NTK: NPR Scrutinizes Energy Group that Has Spent Millions Educating Okla. Students
NPR Smears Oklahoma Group that Has Spent Millions Rebuilding the State
via Need To Know Network, June 16, 2017
The Oklahoma Energy Resources Board (OERB) has been repeatedly lauded for the work they do. The organization has become a staple in the state for using private money to restore old well sites and extensively fund education programs that help children in the classroom.
Despite that, NPR recently put out a piece that glosses over the facts about how OERB has helped the state in order to essentially accuse them of attempting to influence Oklahoma’s students by teaching them about the importance of energy in everyday life.
The story ignores the fact that OERB has reached an estimated 1.9 million Oklahoma students through energy education programs since its inception in 1996, and only mentions in passing that the board has spent “upwards of $40 million” of private money to fund education programs for kids across the state.
On top of that, the story does not mention that funding education programs is OERB’s second largest expenditure. The bulk of the group’s funding goes toward the important practice of restoring old well sites in the state, a task that they have been praised for undertaking.

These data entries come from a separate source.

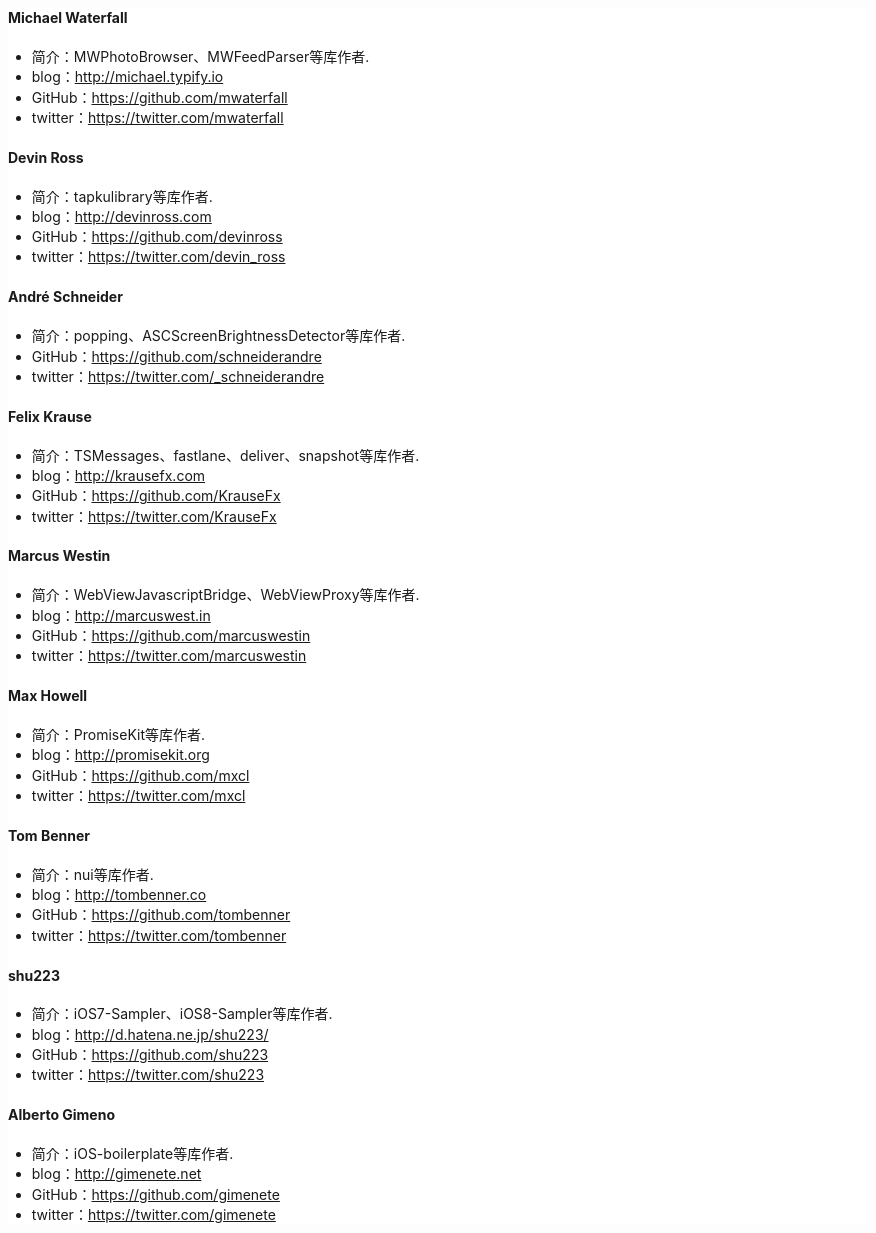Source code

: #### Michael Waterfall
* 简介：MWPhotoBrowser、MWFeedParser等库作者.
* blog：http://michael.typify.io
* GitHub：https://github.com/mwaterfall
* twitter：https://twitter.com/mwaterfall

#### Devin Ross
* 简介：tapkulibrary等库作者.
* blog：http://devinross.com
* GitHub：https://github.com/devinross
* twitter：https://twitter.com/devin_ross

#### André Schneider
* 简介：popping、ASCScreenBrightnessDetector等库作者.
* GitHub：https://github.com/schneiderandre
* twitter：https://twitter.com/_schneiderandre

#### Felix Krause
* 简介：TSMessages、fastlane、deliver、snapshot等库作者.
* blog：http://krausefx.com
* GitHub：https://github.com/KrauseFx
* twitter：https://twitter.com/KrauseFx

#### Marcus Westin
* 简介：WebViewJavascriptBridge、WebViewProxy等库作者.
* blog：http://marcuswest.in
* GitHub：https://github.com/marcuswestin
* twitter：https://twitter.com/marcuswestin

#### Max Howell
* 简介：PromiseKit等库作者.
* blog：http://promisekit.org
* GitHub：https://github.com/mxcl
* twitter：https://twitter.com/mxcl

#### Tom Benner
* 简介：nui等库作者.
* blog：http://tombenner.co
* GitHub：https://github.com/tombenner
* twitter：https://twitter.com/tombenner

#### shu223
* 简介：iOS7-Sampler、iOS8-Sampler等库作者.
* blog：http://d.hatena.ne.jp/shu223/
* GitHub：https://github.com/shu223
* twitter：https://twitter.com/shu223

#### Alberto Gimeno
* 简介：iOS-boilerplate等库作者.
* blog：http://gimenete.net
* GitHub：https://github.com/gimenete
* twitter：https://twitter.com/gimenete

In fact, a May 2017 editorial from The Oklahoman notes that residents are grateful for the oil and gas industry because of the word done by OERB. The piece reports that since 1993, “OERB has restored about 15,300 orphaned and abandoned well sites,” and they have spent “about $100 million on well site cleanup.” These restoration projects help keep and preserve important terrain across the state.
On top of that, a 2016 article indicated that OERB is doing such an efficient job cleaning up these old well sites that they may be running out of areas to restore. That article stated that OERB can refurbish 750 sites per year and re-iterated that the group had cleaned up more than 15,000 locations since it was started in the 1990s.
Instead of extolling the massive benefits that this group brings to the state, NPR wrote their story with the agenda of trying to attack this group because it’s funded by energy producers. Unfortunately, their piece did not even mention OERB’s clean-up priorities and ignored all the work that the group does to help the community.